Gasoline marketers are predicting tank reform legislation may pass Congress, perhaps this year.

Sen. Lincoln Chafee (R-RI) has reintroduced legislation first proposed last session that requires all underground storage tanks to be inspected every 2 years. The bill, S. 195, gives state or federal regulators power to keep product out of tanks that do not meet safety standards.

The proposal has bipartisan support, and the Senate Environment and Public Works Committee considers it a top priority, marketers and congressional sources say.

Industry supports the measure. Fuel suppliers want final legislation to include a provision allowing states to use money from the federal Leaking Underground Storage Trust (LUST) fund to "backstop" state tank cleanup budgets. Suppliers also want—but may not get—a provision that uses federal money to reimburse some industry cleanup costs.

Today's problems

Today's federal underground storage tank program faces compliance and cleanup problems, the US Environmental Protection Agency said recently.

"One of the biggest challenges we face is that the number of cleanups completed dropped 28% this year (fiscal year 2002). This downward trend began 3 years ago, leaving us with a national cleanup backlog of 143,000 releases remaining to be cleaned up," EPA said in a report to regional regulators.

But the news isn't completely bad.

Improved leak detection and prevention measures translated into a 54% drop in the number of reported new releases. EPA also is working with states to standardize compliance data so regulators can better track the 698,000 active tanks nationwide.

Conforming federal and state data may help save the cash-starved program for another year or two. But with state fiscal pressures deepening, local regulators are growing more insistent that EPA expand its role.

Congress and courts

Last session, lawmakers failed to reach agreement on LUST cleanup funding. A pending proposal for the overdue FY 2003 gives the fund $72 million, the same amount as FY 2002. Local regulators and environmental groups say that figure isn't enough, but they may not be able to convince Congress.
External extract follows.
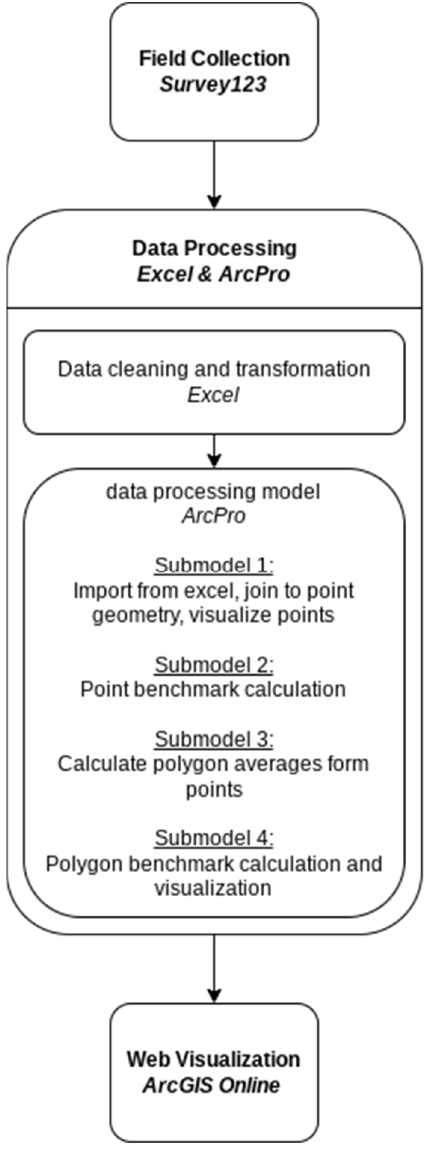
Figure 2. The workflow and software used in the GMMT. The data processing model and submodels were created in ModelBuilder within ArcPro.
Senate Democratic leaders last year unsuccessfully sought to reinstate an industry tax that expired in 1995 that paid for federal cleanups of toxic waste sites. The White House currently does not support the tax, although EPA says the fund will dwindle to $28 million by Sept. 30 unless new money is found. Last year's energy bill allocated money specifically for contamination caused by methyl tertiary butyl ether (MTBE); this year, the Chafee legislation authorizes $200 million for MTBE remediation.

Meanwhile, an appellate court recently ruled against industry when it expanded the power of landowners to sue over alleged contamination. The US Court of Appeals for the Seventh Circuit said cleanup plans are allowed to start before a tank owner conducts his own investigation. Landowners may also sue neighbors if they suspect nearby toxic wastes contaminated their own property. Appeals are pending.